No son los gritos los que más duelen. Son los silencios. Los prolongados.
Los que cortan con indiferencia. Los que pesan como niebla espesa dentro del pecho. He aprendido a temer más a las cosas que no se dicen que a las que se escupen con rabia. Porque lo no dicho se queda. Echa raíces. Se transforma. Te vuelve lento. Te vuelve hielo. Porque cuando no hay explicación, la mente las inventa. Y en mi caso, las mías siempre fueron cuchillas.
¿Por qué no dijo nada?
¿Por qué se fue así?
¿Por qué se apagó sin darme siquiera una última chispa?
Nunca lo supe.
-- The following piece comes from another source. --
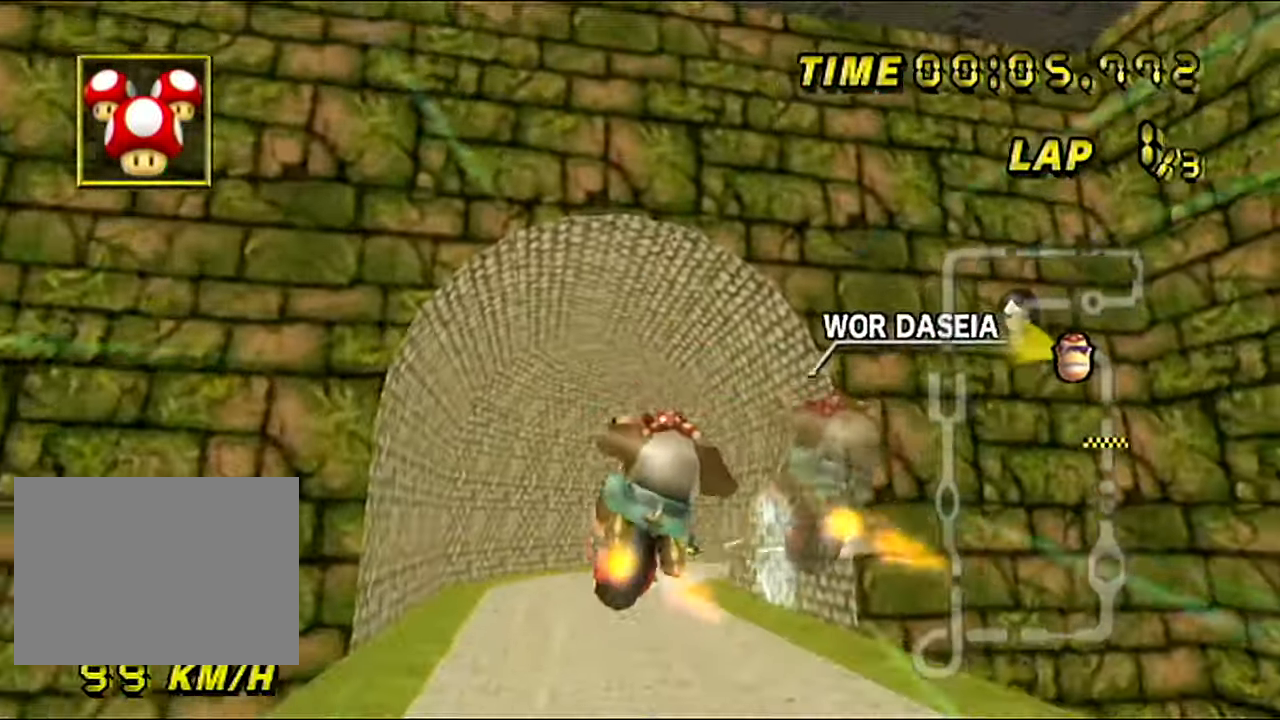
{"buttons": ["A", "R1"], "left_stick": "center", "events": []}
Y eso me quebró más que cualquier despedida. Quise respuestas. No perfectas. No poéticas. Solo reales. Solo una voz, una frase,
algo con lo que pudiese pelear, negociar, cerrar. Pero lo que me dieron fue ausencia. Una que no grita, pero ahoga.
Con el tiempo descubrí que el silencio también tiene idioma. Un lenguaje cruel que solo entienden los que alguna vez esperaron una verdad… y recibieron vacío. Ese idioma lo aprendí rápido. A la fuerza. Como se aprende a respirar bajo el agua cuando ya es tarde para salir a flote.
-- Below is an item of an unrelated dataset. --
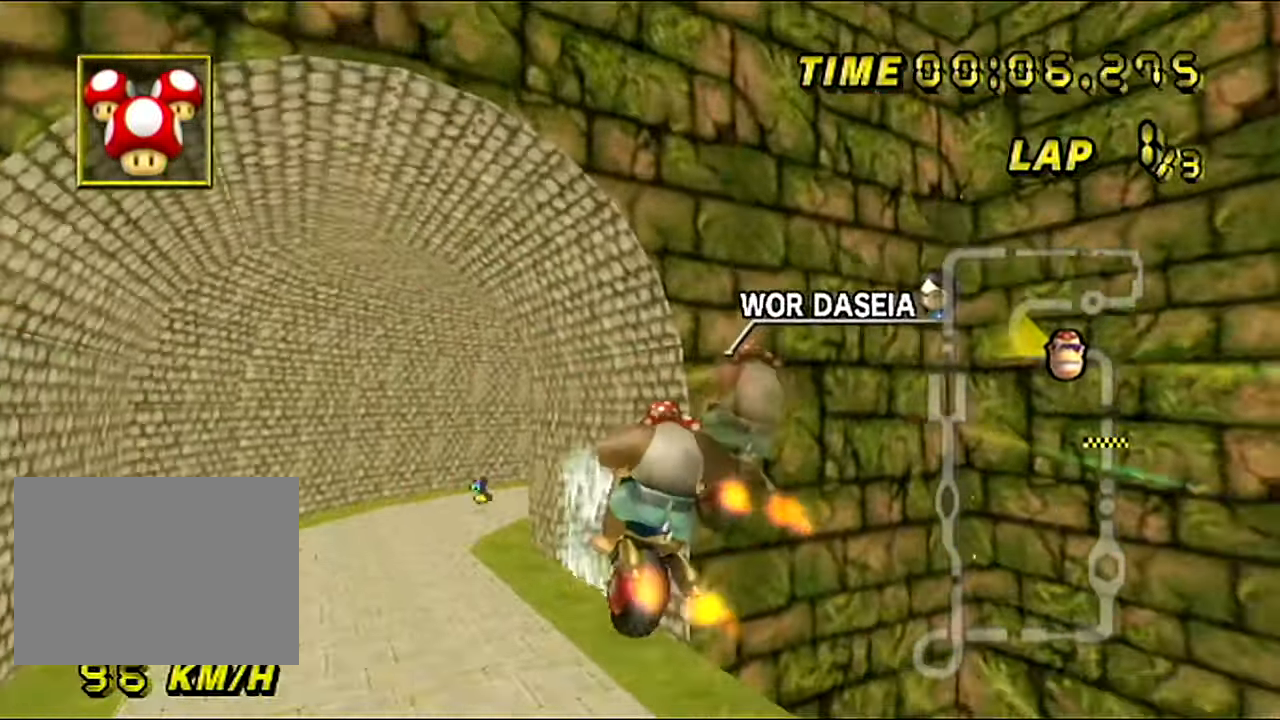
{"buttons": ["A", "R1"], "left_stick": "up", "events": [[217, "left_stick", "up"]]}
Me hice experto en leer entre líneas. En escuchar lo que no se dice. En traducir miradas que evitan. En descifrar mensajes a medias. Y ese talento,
lejos de ayudarme, me convirtió en un prisionero de mis propias interpretaciones. Porque cuando el otro no habla, uno rellena los huecos con sus propios monstruos. Y los míos… hablan con voz familiar.
Me dijeron cosas que nadie dijo. Me abandonaron con palabras que jamás se pronunciaron. Y aún así, yo las escuché todas. En el eco de una llamada que nunca llegó. En la vibración inexistente de un teléfono que solo guarda silencios. En los textos sin respuesta, en los ojos que evitan, en los adioses que no se atreven a ser tales.
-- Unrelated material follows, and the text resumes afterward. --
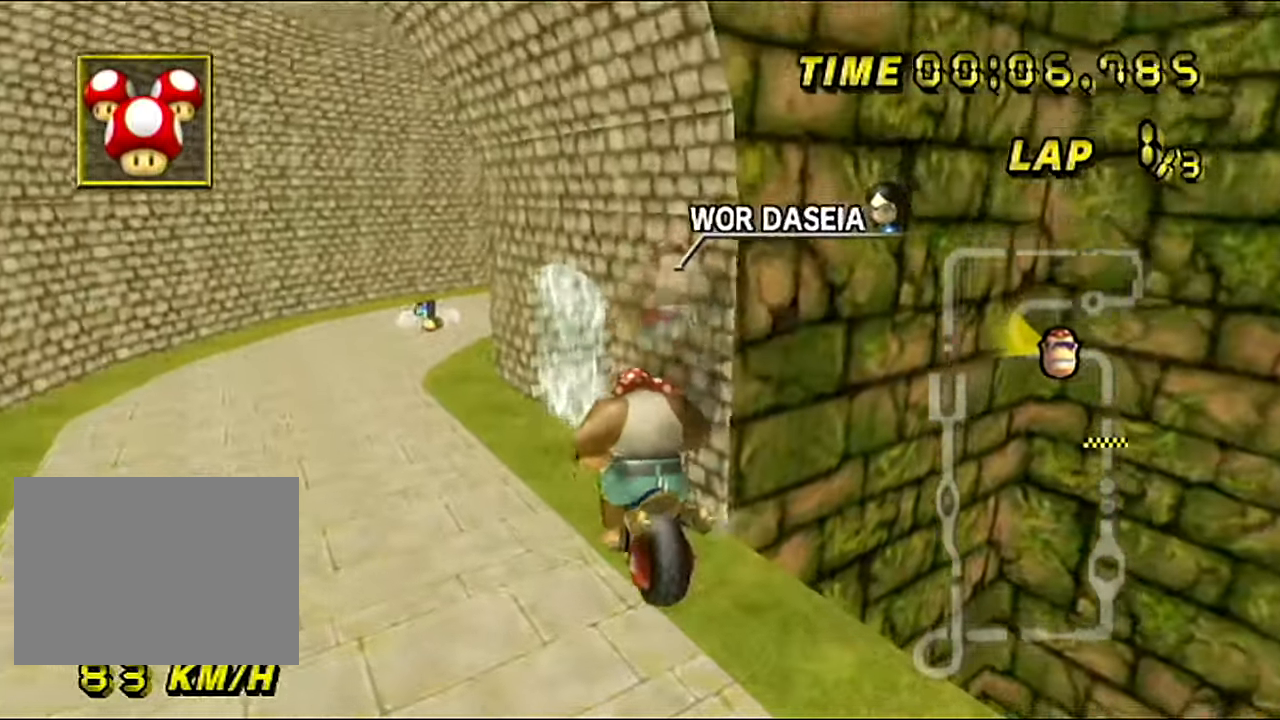
{"buttons": ["A", "R1"], "left_stick": "up-right", "events": [[100, "left_stick", "up-right"]]}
Ese es el verdadero abandono: el que no se firma, el que no se nombra,
el que simplemente ocurre… y deja el alma suspendida en la nada. Lo más duro de todo no fue que me dejaron, sino que lo hicieron sin decirme por qué. Me quedé atrapado en una escena sin diálogo final, como un actor olvidado en el escenario mientras el público ya salió del teatro y las luces se apagaron.
¿Y sabes qué ocurre con todo eso que no se dice?
No desaparece. Se pudre dentro. Se vuelve peso. Un fardo invisible que llevas en la espalda aunque nadie lo note. Una mochila llena de frases nunca dichas, de abrazos que no llegaron, de explicaciones ausentes. He cargado con tantas cosas no pronunciadas que a veces siento que el lenguaje se volvió inútil. Que nada de lo que diga podrá liberar lo que no escuché. Y por eso, ahora yo también callo. Porque aprendí que hablar es peligroso. Que mostrar lo que sientes es entregarle a alguien las herramientas para romperte. Y ya me rompieron suficiente con el silencio. No necesito hacerlo yo mismo con las palabras.
Ahora, guardo todo. Lo bueno. Lo malo. Lo urgente. Lo insoportable. Y me hundo en esa quietud que al principio parecía protección… y luego se reveló como una forma elegante de ahogarse. No hay gritos en mí. Solo susurros que no salen de mi boca. Solo pensamientos que se pudren antes de convertirse en oración. Solo emociones que se congelan antes de nacer. Porque hablar duele. Pero esperar palabras que nunca llegan…
eso, eso es devastador. Y así me fui haciendo invierno. No porque quise,
sino porque nadie vino a encender el fuego cuando más temblaba. Y si alguien lo inintentó llegó tarde. Ya me había vuelto hielo.
Así sigo: poblado de cosas no dichas. Relleno de conversaciones que nunca existieron. Roto por silencios ajenos… y ahora, también, por los míos. Y mientras tanto, los demonios —esos pensamientos fríos, sutiles, pacientes—
se sientan conmigo cada noche, y me preguntan con voz baja:
“¿Qué esperabas? Las palabras son una promesa que los cobardes nunca cumplen.”
Y yo, sin responder, solo asiento con la cabeza y me envuelvo en este abrigo hecho de todo lo que jamás se dijo.